In the aftermath of Romney’s loss, many are pointing to the role Hurricane Sandy played in the defeat. It appears to have stopped Romney’s momentum. How? First, it took Romney and the election out of the news. Second, it allowed Obama to appear presidential. But third, the embrace both literally and figuratively of the President by Chris Christie gave the President the chance to appear not just presidential, but bipartisan. Talk about reaching across the aisle. Christie gave the President gushing praise that helped the President and undercut Romney who was pushing his bipartisan potential in the closing days of the election.

I have no idea if this is true or how important it is. I’m more interested in what Christie was thinking.

This story in the Washington Post from about a week ago raises the puzzle of Christie’s transformation from attack dog to affectionate puppy and argues (this was written before the election) that Christie’s interaction with Obama would help Christie in 2016:

As a leading surrogate for Republican Mitt Romney, Christie has been a regular critic of Obama on the campaign trail.

At a Romney rally 10 days (and a seeming lifetime) ago, the governor offered that Obama is “blindly walking around the White House looking for a clue,” adding that “he’s like a man wandering around a dark room, hands up against the wall, clutching for the light switch of leadership, and he just can’t find it.”

Now he is more apt to describe his relationship with Obama as “wonderful,” as he did in the aftermath of the disaster.

There is no professed motivation for Christie’s newfound feelings for the president, other than that the two men are now partners in a massive effort to rebuild his state. Asked about the election on “Fox & Friends,” Christie said, “I have no idea, nor am I the least bit concerned or interested,” adding: “If you think right now I give a damn about presidential politics, then you don’t know me.”

Whether or not there is a political motivation here for the governor, there is certainly a potentially big benefit. Insofar as he is talked about as a serious contender in the 2016 presidential race — he nearly took the plunge this year — putting himself above politics to help his home state in a time of disaster is the sort of thing that voters tend to admire.

Now it looks like the opposite–voters in general may admire that sort of thing, but the ones voting in the 2016 Republican primaries are likely to take a different view. Maybe Christie didn’t anticipate it.

So why did the man who seemed to hate the President one moment seem to be enthralled with him the next? I don’t think he took some strategic position thinking about 2016. I think it’s simpler than that. As the Post story put it:

There is no professed motivation for Christie’s newfound feelings for the president, other than that the two men are now partners in a massive effort to rebuild his state.

I think that’s enough. A guy comes along who has a lot of money that can help you. True, it’s other people’s money and it comes with strings. But you’re out there trying to show how much you care. How can you not be nice to him? You’re thinking this storm is going to make you look bad. This guy from Washington makes you look good. Maybe Christie’s transformation is not so hard to understand.

So which one is the real Christie? The hard core critic of Obama or his best friend?

I’d say neither. In both cases, he was responding to incentives. That’s what politicians do.
———
AIM: Reproduce word for word the part of the post about Christie between "Whether or not" and "tend to admire.", inclusive. The items come from a separate source, not from the post about Christie.

RECORDS:
———
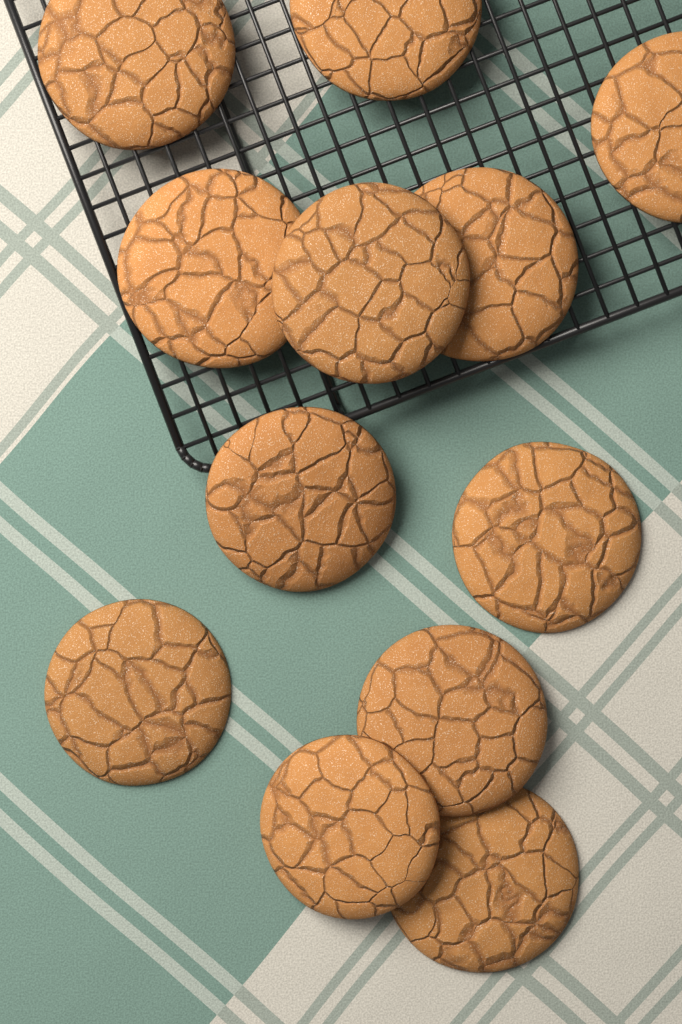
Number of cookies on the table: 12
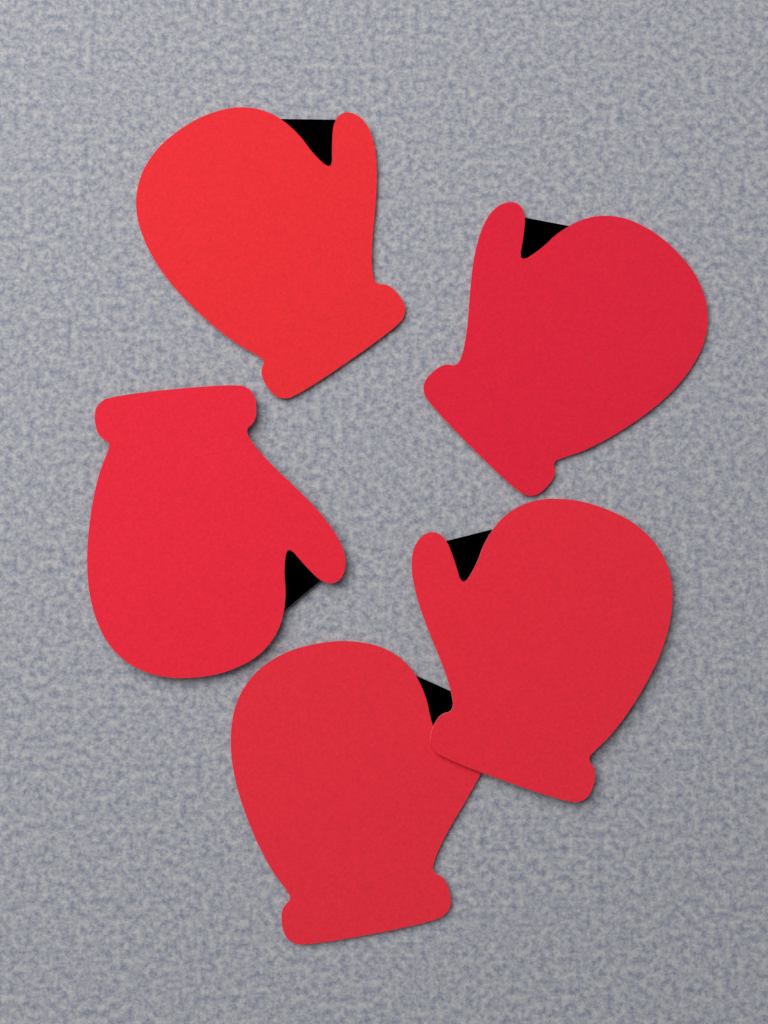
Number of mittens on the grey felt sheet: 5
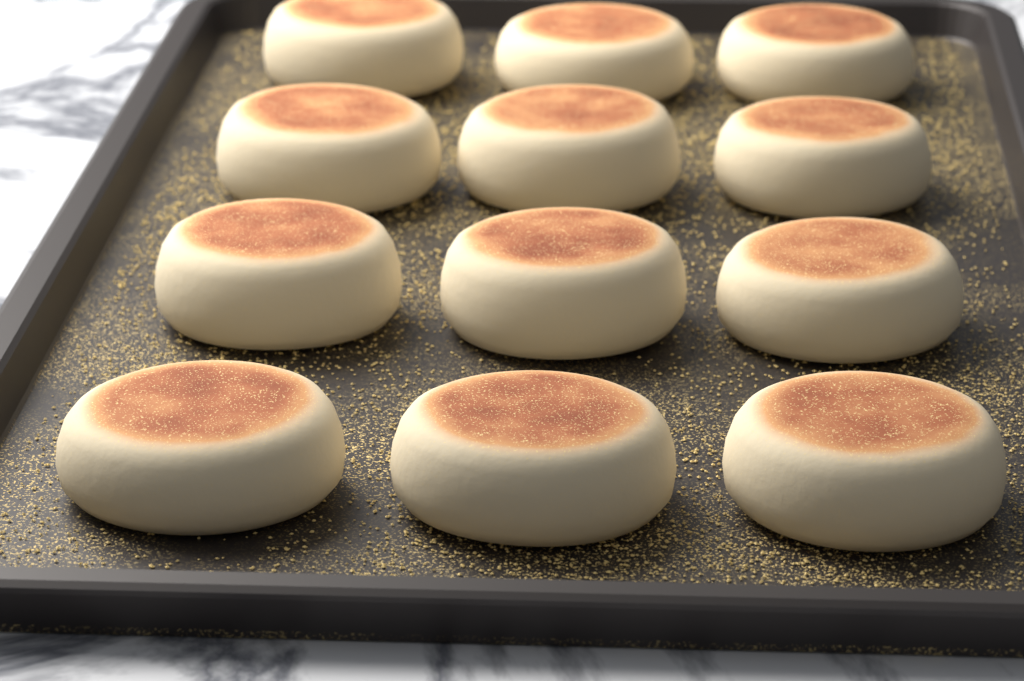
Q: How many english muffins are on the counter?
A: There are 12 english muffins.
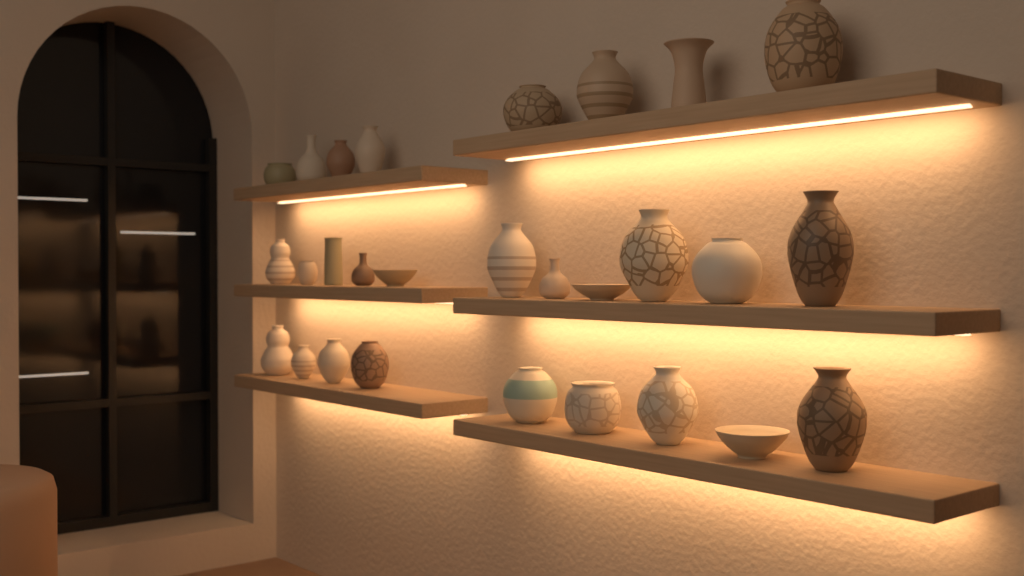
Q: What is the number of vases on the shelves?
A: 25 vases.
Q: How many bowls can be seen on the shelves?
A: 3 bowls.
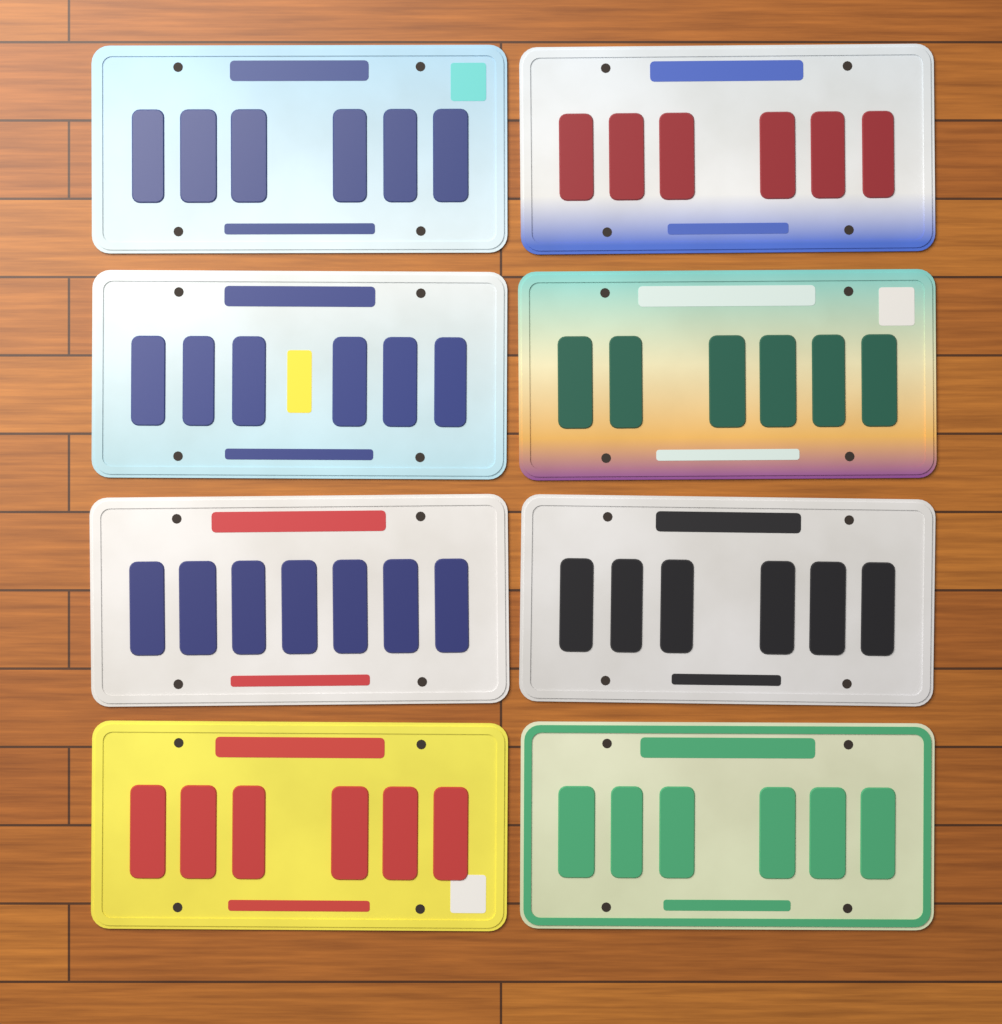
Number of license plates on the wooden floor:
———
ANSWER BELOW:
Whether or not there is a political motivation here for the governor, there is certainly a potentially big benefit. Insofar as he is talked about as a serious contender in the 2016 presidential race — he nearly took the plunge this year — putting himself above politics to help his home state in a time of disaster is the sort of thing that voters tend to admire.